#### Problem
In the records below, the line with "Decision Tree \(3\)" opens the range and the line with "high | no | fair | no |" closes it; print that range exactly and nothing else.

++++++++++++++++++++

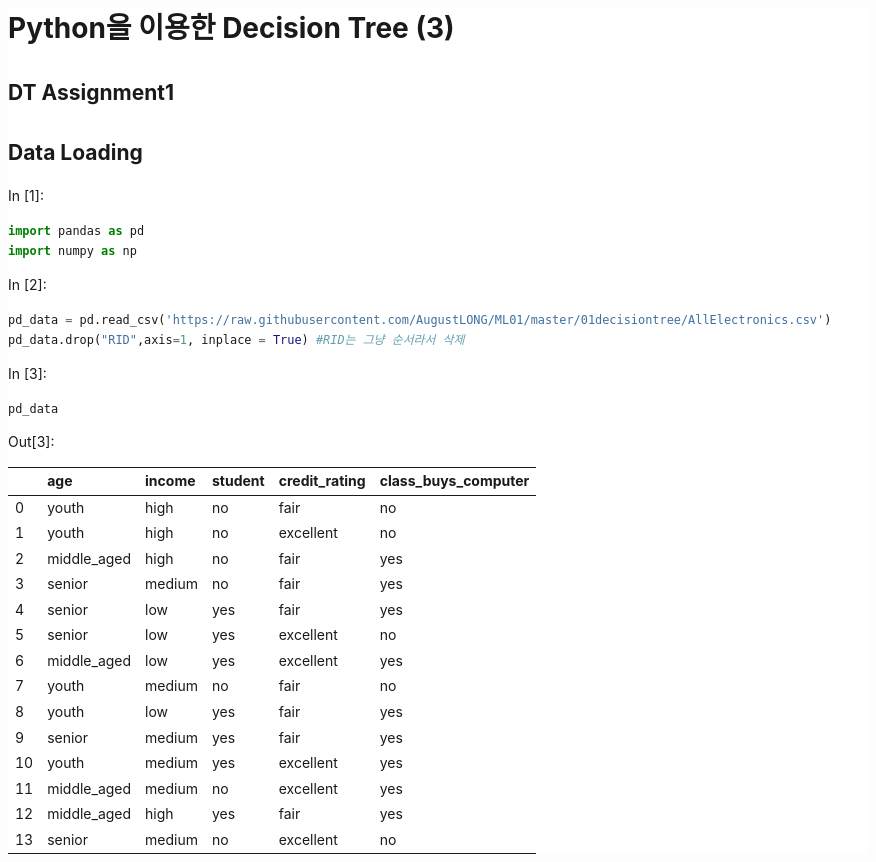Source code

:# Python을 이용한 Decision Tree \(3\)

## DT Assignment1 <a id="DT-Assignment1"></a>

## Data Loading <a id="Data-Loading"></a>

In \[1\]:

```python
import pandas as pd 
import numpy as np
```

In \[2\]:

```python
pd_data = pd.read_csv('https://raw.githubusercontent.com/AugustLONG/ML01/master/01decisiontree/AllElectronics.csv')
pd_data.drop("RID",axis=1, inplace = True) #RID는 그냥 순서라서 삭제
```

In \[3\]:

```python
pd_data
```

Out\[3\]:

|  | age | income | student | credit\_rating | class\_buys\_computer |
| :--- | :--- | :--- | :--- | :--- | :--- |
| 0 | youth | high | no | fair | no |
| 1 | youth | high | no | excellent | no |
| 2 | middle\_aged | high | no | fair | yes |
| 3 | senior | medium | no | fair | yes |
| 4 | senior | low | yes | fair | yes |
| 5 | senior | low | yes | excellent | no |
| 6 | middle\_aged | low | yes | excellent | yes |
| 7 | youth | medium | no | fair | no |
| 8 | youth | low | yes | fair | yes |
| 9 | senior | medium | yes | fair | yes |
| 10 | youth | medium | yes | excellent | yes |
| 11 | middle\_aged | medium | no | excellent | yes |
| 12 | middle\_aged | high | yes | fair | yes |
| 13 | senior | medium | no | excellent | no |
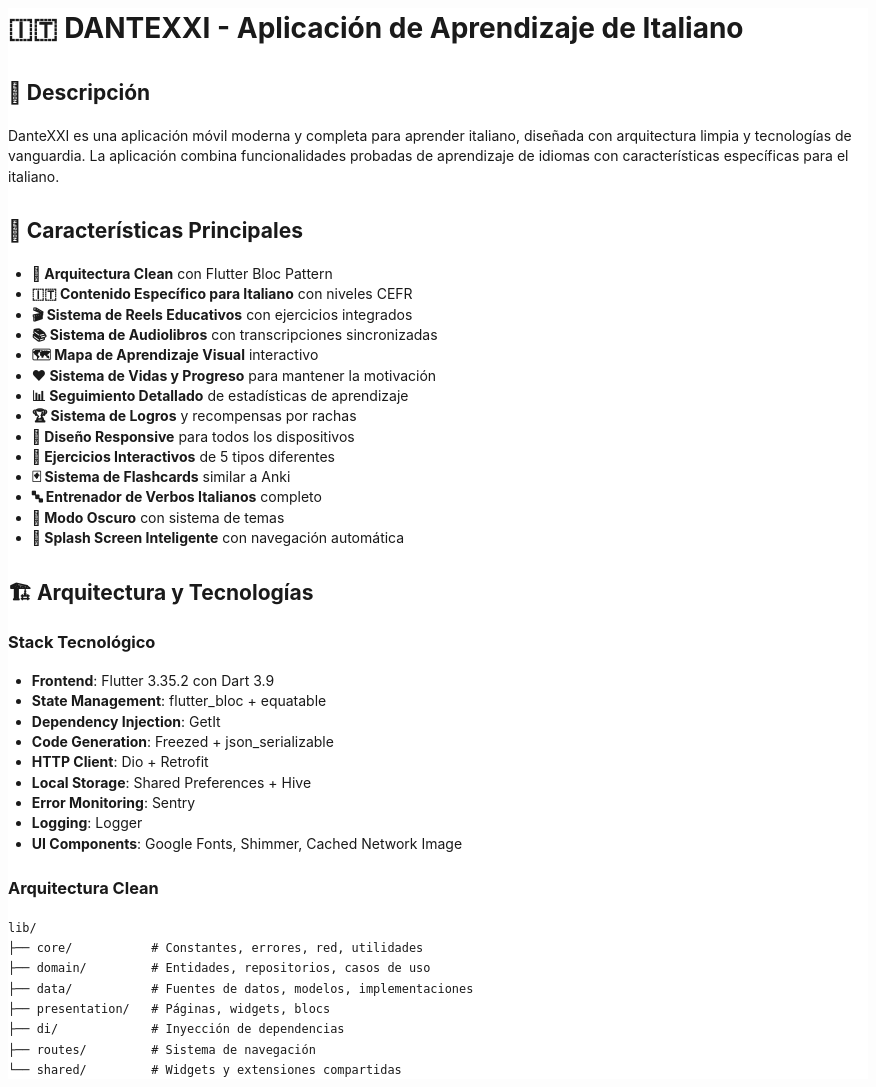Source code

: # 🇮🇹 **DANTEXXI** - Aplicación de Aprendizaje de Italiano

## 📱 **Descripción**

DanteXXI es una aplicación móvil moderna y completa para aprender italiano, diseñada con arquitectura limpia y tecnologías de vanguardia. La aplicación combina funcionalidades probadas de aprendizaje de idiomas con características específicas para el italiano.

## 🚀 **Características Principales**

- **🎯 Arquitectura Clean** con Flutter Bloc Pattern
- **🇮🇹 Contenido Específico para Italiano** con niveles CEFR
- **🎬 Sistema de Reels Educativos** con ejercicios integrados
- **📚 Sistema de Audiolibros** con transcripciones sincronizadas
- **🗺️ Mapa de Aprendizaje Visual** interactivo
- **❤️ Sistema de Vidas y Progreso** para mantener la motivación
- **📊 Seguimiento Detallado** de estadísticas de aprendizaje
- **🏆 Sistema de Logros** y recompensas por rachas
- **📱 Diseño Responsive** para todos los dispositivos
- **🎯 Ejercicios Interactivos** de 5 tipos diferentes
- **🃏 Sistema de Flashcards** similar a Anki
- **🔤 Entrenador de Verbos Italianos** completo
- **🌙 Modo Oscuro** con sistema de temas
- **🚀 Splash Screen Inteligente** con navegación automática

## 🏗️ **Arquitectura y Tecnologías**

### **Stack Tecnológico**
- **Frontend**: Flutter 3.35.2 con Dart 3.9
- **State Management**: flutter_bloc + equatable
- **Dependency Injection**: GetIt
- **Code Generation**: Freezed + json_serializable
- **HTTP Client**: Dio + Retrofit
- **Local Storage**: Shared Preferences + Hive
- **Error Monitoring**: Sentry
- **Logging**: Logger
- **UI Components**: Google Fonts, Shimmer, Cached Network Image

### **Arquitectura Clean**
```
lib/
├── core/           # Constantes, errores, red, utilidades
├── domain/         # Entidades, repositorios, casos de uso
├── data/           # Fuentes de datos, modelos, implementaciones
├── presentation/   # Páginas, widgets, blocs
├── di/             # Inyección de dependencias
├── routes/         # Sistema de navegación
└── shared/         # Widgets y extensiones compartidas
```
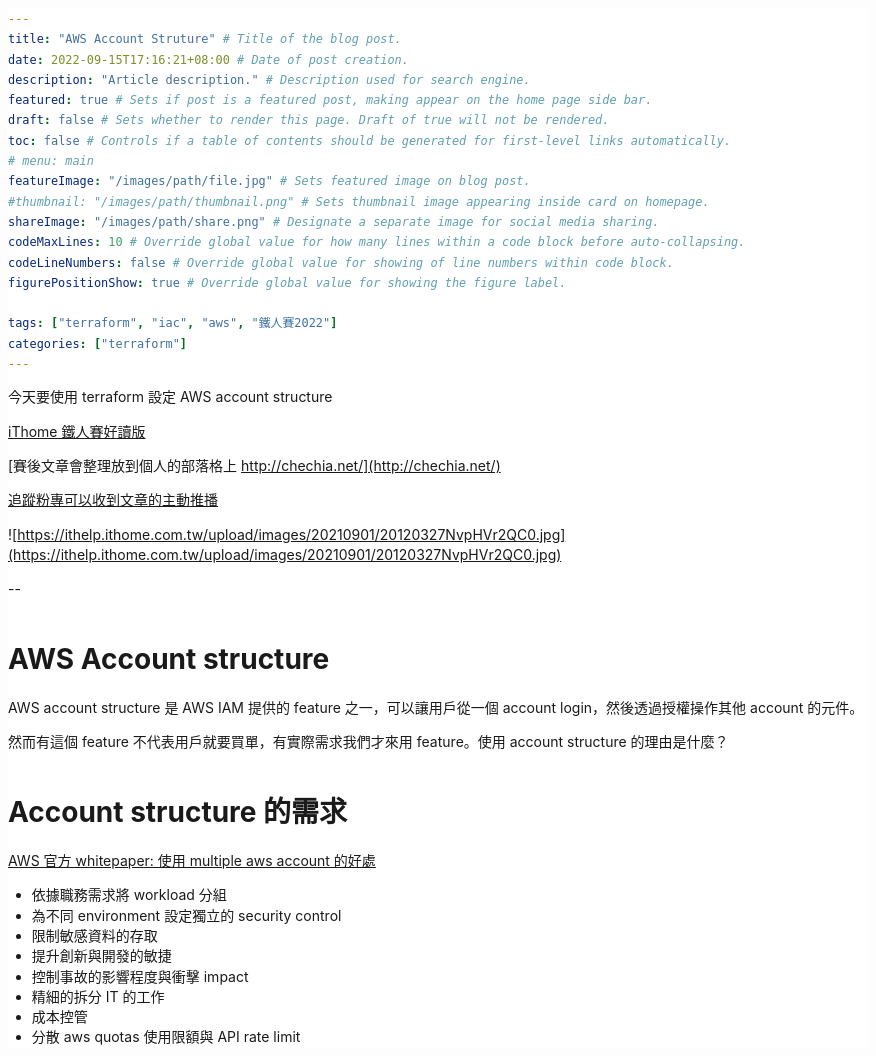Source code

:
 ```yaml
---
title: "AWS Account Struture" # Title of the blog post.
date: 2022-09-15T17:16:21+08:00 # Date of post creation.
description: "Article description." # Description used for search engine.
featured: true # Sets if post is a featured post, making appear on the home page side bar.
draft: false # Sets whether to render this page. Draft of true will not be rendered.
toc: false # Controls if a table of contents should be generated for first-level links automatically.
# menu: main
featureImage: "/images/path/file.jpg" # Sets featured image on blog post.
#thumbnail: "/images/path/thumbnail.png" # Sets thumbnail image appearing inside card on homepage.
shareImage: "/images/path/share.png" # Designate a separate image for social media sharing.
codeMaxLines: 10 # Override global value for how many lines within a code block before auto-collapsing.
codeLineNumbers: false # Override global value for showing of line numbers within code block.
figurePositionShow: true # Override global value for showing the figure label.

tags: ["terraform", "iac", "aws", "鐵人賽2022"]
categories: ["terraform"]
---
```


今天要使用 terraform 設定 AWS account structure

[iThome 鐵人賽好讀版](https://ithelp.ithome.com.tw/articles/10290931)

[賽後文章會整理放到個人的部落格上 http://chechia.net/](http://chechia.net/)

[追蹤粉專可以收到文章的主動推播](https://www.facebook.com/engineer.from.scratch)

![https://ithelp.ithome.com.tw/upload/images/20210901/20120327NvpHVr2QC0.jpg](https://ithelp.ithome.com.tw/upload/images/20210901/20120327NvpHVr2QC0.jpg)

--

# AWS Account structure

AWS account structure 是 AWS IAM 提供的 feature 之一，可以讓用戶從一個 account login，然後透過授權操作其他 account 的元件。

然而有這個 feature 不代表用戶就要買單，有實際需求我們才來用 feature。使用 account structure 的理由是什麼？

# Account structure 的需求

[AWS 官方 whitepaper: 使用 multiple aws account 的好處](https://docs.aws.amazon.com/whitepapers/latest/organizing-your-aws-environment/benefits-of-using-multiple-aws-accounts.html)
- 依據職務需求將 workload 分組
- 為不同 environment 設定獨立的 security control
- 限制敏感資料的存取
- 提升創新與開發的敏捷
- 控制事故的影響程度與衝擊 impact
- 精細的拆分 IT 的工作
- 成本控管
- 分散 aws quotas 使用限額與 API rate limit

++++++++++++++++++++

#### Worked solution
:# Python을 이용한 Decision Tree \(3\)

## DT Assignment1 <a id="DT-Assignment1"></a>

## Data Loading <a id="Data-Loading"></a>

In \[1\]:

```python
import pandas as pd 
import numpy as np
```

In \[2\]:

```python
pd_data = pd.read_csv('https://raw.githubusercontent.com/AugustLONG/ML01/master/01decisiontree/AllElectronics.csv')
pd_data.drop("RID",axis=1, inplace = True) #RID는 그냥 순서라서 삭제
```

In \[3\]:

```python
pd_data
```

Out\[3\]:

|  | age | income | student | credit\_rating | class\_buys\_computer |
| :--- | :--- | :--- | :--- | :--- | :--- |
| 0 | youth | high | no | fair | no |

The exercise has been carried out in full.